Wave-packet behaviors of the defocusing nonlinear Schrödinger equation based on the modified physics-informed neural networks.

Investigated in this paper is the defocusing nonlinear Schrödinger (NLS) equation, which is used for describing the wave-packet dynamics in certain weakly nonlinear media. With the physics-informed neural networks (PINNs), we modify the corresponding loss function in the existing literature and obtain two types of dark solitons, type-I and type-II solitons. It is demonstrated that the modified loss function presents higher-precision wave-packet behaviors based on fewer initial and boundary data.
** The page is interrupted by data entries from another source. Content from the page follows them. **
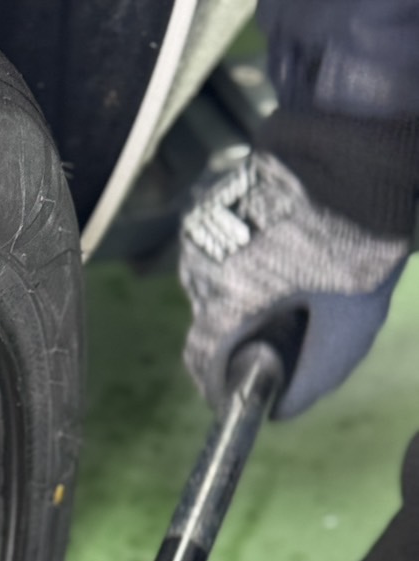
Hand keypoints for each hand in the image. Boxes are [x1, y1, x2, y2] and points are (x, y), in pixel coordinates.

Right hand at [180, 152, 408, 418]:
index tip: (234, 395)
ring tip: (289, 282)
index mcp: (231, 300)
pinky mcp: (213, 199)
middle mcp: (203, 266)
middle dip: (238, 336)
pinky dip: (243, 260)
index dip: (217, 385)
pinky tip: (282, 248)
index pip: (202, 361)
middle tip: (281, 332)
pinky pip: (219, 249)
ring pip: (212, 285)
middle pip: (208, 322)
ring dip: (240, 295)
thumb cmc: (361, 240)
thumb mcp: (350, 325)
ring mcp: (202, 227)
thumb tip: (280, 407)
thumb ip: (311, 377)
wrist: (363, 149)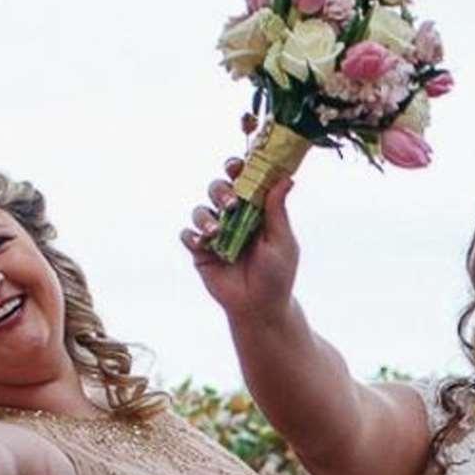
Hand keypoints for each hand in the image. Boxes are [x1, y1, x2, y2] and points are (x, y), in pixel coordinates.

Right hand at [183, 139, 303, 314]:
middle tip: (231, 204)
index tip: (237, 167)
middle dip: (220, 191)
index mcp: (254, 210)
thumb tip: (286, 178)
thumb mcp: (281, 241)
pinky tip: (203, 244)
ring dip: (206, 217)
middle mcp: (232, 217)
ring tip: (217, 232)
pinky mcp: (200, 251)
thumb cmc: (276, 275)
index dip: (237, 169)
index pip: (243, 181)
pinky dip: (192, 236)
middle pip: (218, 189)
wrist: (259, 308)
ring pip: (201, 210)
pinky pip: (188, 235)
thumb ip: (277, 210)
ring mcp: (215, 233)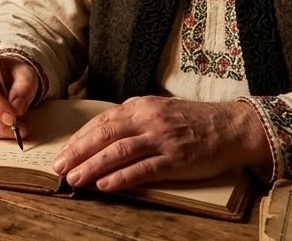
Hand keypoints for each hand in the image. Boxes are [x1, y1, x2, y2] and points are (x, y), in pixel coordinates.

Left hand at [51, 96, 270, 191]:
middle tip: (59, 167)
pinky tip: (105, 185)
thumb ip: (134, 120)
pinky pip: (143, 169)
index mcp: (142, 105)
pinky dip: (121, 177)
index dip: (79, 138)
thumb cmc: (195, 120)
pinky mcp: (176, 159)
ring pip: (118, 152)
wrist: (232, 127)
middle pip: (105, 135)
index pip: (102, 121)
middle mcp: (149, 119)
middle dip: (78, 152)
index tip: (64, 152)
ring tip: (75, 178)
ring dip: (93, 166)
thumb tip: (104, 136)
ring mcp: (163, 139)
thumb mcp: (160, 110)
Taking type-I solitons into consideration, we find that when only a small fraction of initial and boundary data are given, the prediction accuracy of the wave packets will be increased one or two orders of magnitude at least if the modification term of the loss function is introduced. Furthermore, for the inverse problem, the modified loss function provides a better estimate of the nonlinear coefficient of the NLS equation based on fewer observed data of the wave packets. For type-II solitons, we compare the required data and predicted results of the PINNs with those of the conventional time-splitting finite difference (TSFD) method and reveal that achieving the same precision of the wave-packet behavior, the PINNs with the modified loss functions require only one tenth of the amount of the initial and boundary data of the TSFD method. Besides, both unmodified and modified loss functions are exploited for predicting the behaviors of Gaussian wave packets, and it is observed that the predicted result of the modified loss function agrees with the high-precision solution of the time-splitting Fourier pseudospectral method, whereas the unmodified loss function fails.